(EXERCISE OBJECTIVE) Output the entries exactly as they appear. Pictures should not be included.

Records drawn from a dataset
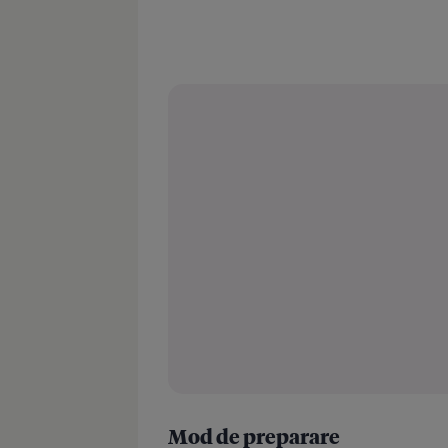
Mod de preparare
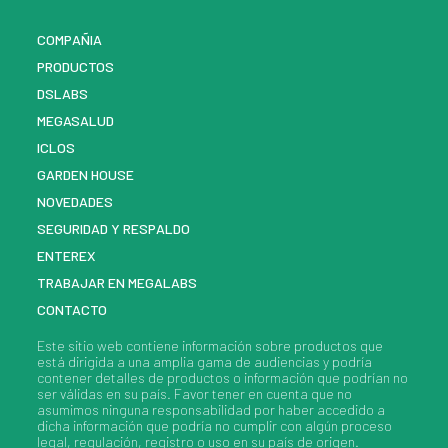
COMPAÑIA
PRODUCTOS
DSLABS
MEGASALUD
ICLOS
GARDEN HOUSE
NOVEDADES
SEGURIDAD Y RESPALDO
ENTEREX
TRABAJAR EN MEGALABS
CONTACTO
Este sitio web contiene información sobre
productos
que
está dirigida a una amplia gama de audiencias y podría
contener detalles de
productos
o información que podrían no
ser válidas en su país. Favor tener en cuenta que no
asumimos ninguna responsabilidad por haber accedido a
dicha información que podría no cumplir con algún proceso
legal, regulación, registro o uso en su país de origen.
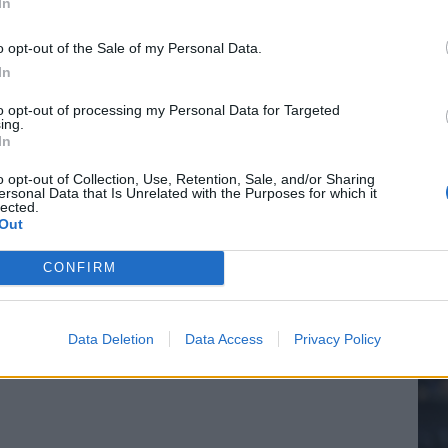
In
o opt-out of the Sale of my Personal Data.
In
20.
to opt-out of processing my Personal Data for Targeted
ing.
In
Mee
o opt-out of Collection, Use, Retention, Sale, and/or Sharing
ersonal Data that Is Unrelated with the Purposes for which it
lected.
Out
V
s
CONFIRM
Data Deletion
Data Access
Privacy Policy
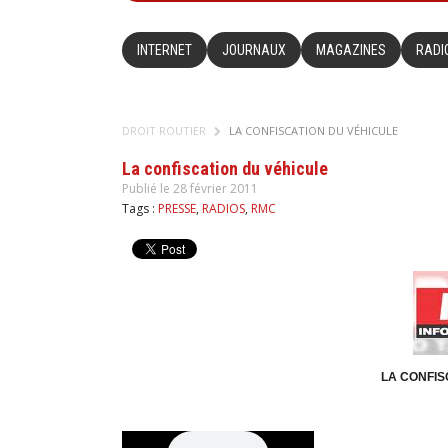
INTERNET
JOURNAUX
MAGAZINES
RADI
DROIT ROUTIER
LA CONFISCATION DU VÉHICULE
La confiscation du véhicule
Publié le 28 février 2011
Tags :
PRESSE
,
RADIOS
,
RMC
LA CONFIS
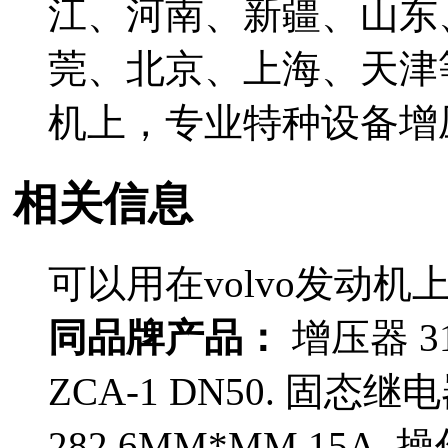
江、河南、新疆、山东
莞、北京、上海、天津等
机上，专业特种设备增
相关信息
可以用在volvo发动
同品牌产品：
增压器 31
ZCA-1 DN50. 固态继电
282 6MM*MM 15A.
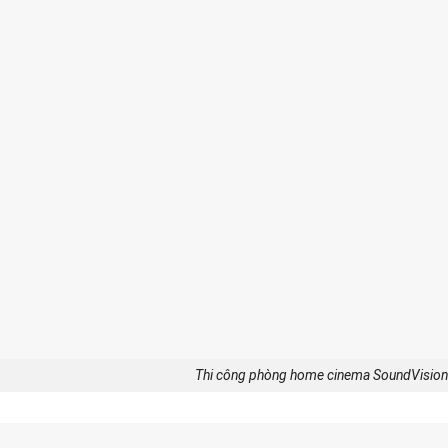
Thi công phòng home cinema SoundVisi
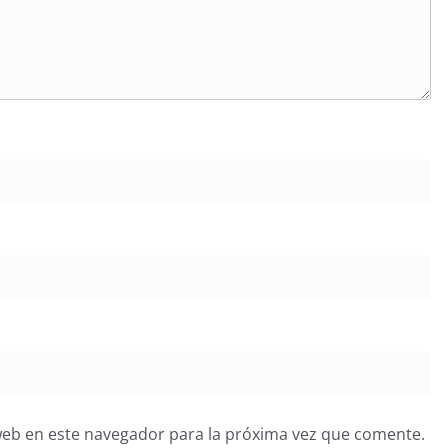
web en este navegador para la próxima vez que comente.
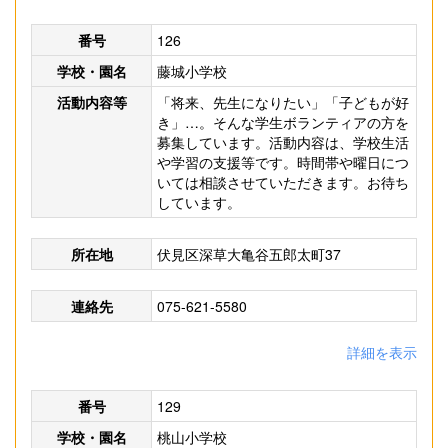
番号
126
学校・園名
藤城小学校
活動内容等
「将来、先生になりたい」「子どもが好
き」…。そんな学生ボランティアの方を
募集しています。活動内容は、学校生活
や学習の支援等です。時間帯や曜日につ
いては相談させていただきます。お待ち
しています。
所在地
伏見区深草大亀谷五郎太町37
連絡先
075-621-5580
詳細を表示
番号
129
学校・園名
桃山小学校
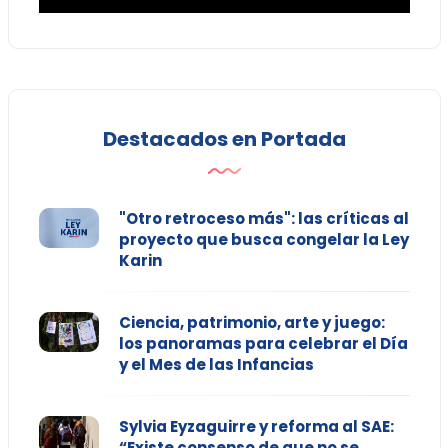
Destacados en Portada
"Otro retroceso más": las críticas al
proyecto que busca congelar la Ley
Karin
Ciencia, patrimonio, arte y juego:
los panoramas para celebrar el Día
y el Mes de las Infancias
Sylvia Eyzaguirre y reforma al SAE:
“Existe consenso de que no se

(OUTPUT FOR THIS TASK)
Mod de preparare
COMPAÑIA
PRODUCTOS
DSLABS
MEGASALUD
ICLOS
GARDEN HOUSE
NOVEDADES
SEGURIDAD Y RESPALDO
ENTEREX
TRABAJAR EN MEGALABS
CONTACTO
Este sitio web contiene información sobre
productos
que
está dirigida a una amplia gama de audiencias y podría
contener detalles de
productos
o información que podrían no
ser válidas en su país. Favor tener en cuenta que no
asumimos ninguna responsabilidad por haber accedido a
dicha información que podría no cumplir con algún proceso
legal, regulación, registro o uso en su país de origen.
In
o opt-out of the Sale of my Personal Data.
In
20.
to opt-out of processing my Personal Data for Targeted
ing.
In
Mee
o opt-out of Collection, Use, Retention, Sale, and/or Sharing
ersonal Data that Is Unrelated with the Purposes for which it
lected.
Out
V
s
CONFIRM
Data Deletion
Data Access
Privacy Policy
INTERNET
JOURNAUX
MAGAZINES
RADI
DROIT ROUTIER
LA CONFISCATION DU VÉHICULE
La confiscation du véhicule
Publié le 28 février 2011
Tags :
PRESSE
,
RADIOS
,
RMC
LA CONFIS
江、河南、新疆、山东
莞、北京、上海、天津等
机上，专业特种设备增
相关信息
可以用在volvo发动
同品牌产品：
增压器 31
ZCA-1 DN50. 固态继电
282 6MM*MM 15A.
Thi công phòng home cinema SoundVisi
web en este navegador para la próxima vez que comente.
番号
126
学校・園名
藤城小学校
活動内容等
「将来、先生になりたい」「子どもが好
き」…。そんな学生ボランティアの方を
募集しています。活動内容は、学校生活
や学習の支援等です。時間帯や曜日につ
いては相談させていただきます。お待ち
しています。
所在地
伏見区深草大亀谷五郎太町37
連絡先
075-621-5580
詳細を表示
番号
129
学校・園名
桃山小学校
Destacados en Portada
"Otro retroceso más": las críticas al
proyecto que busca congelar la Ley
Karin
Ciencia, patrimonio, arte y juego:
los panoramas para celebrar el Día
y el Mes de las Infancias
Sylvia Eyzaguirre y reforma al SAE:
“Existe consenso de que no se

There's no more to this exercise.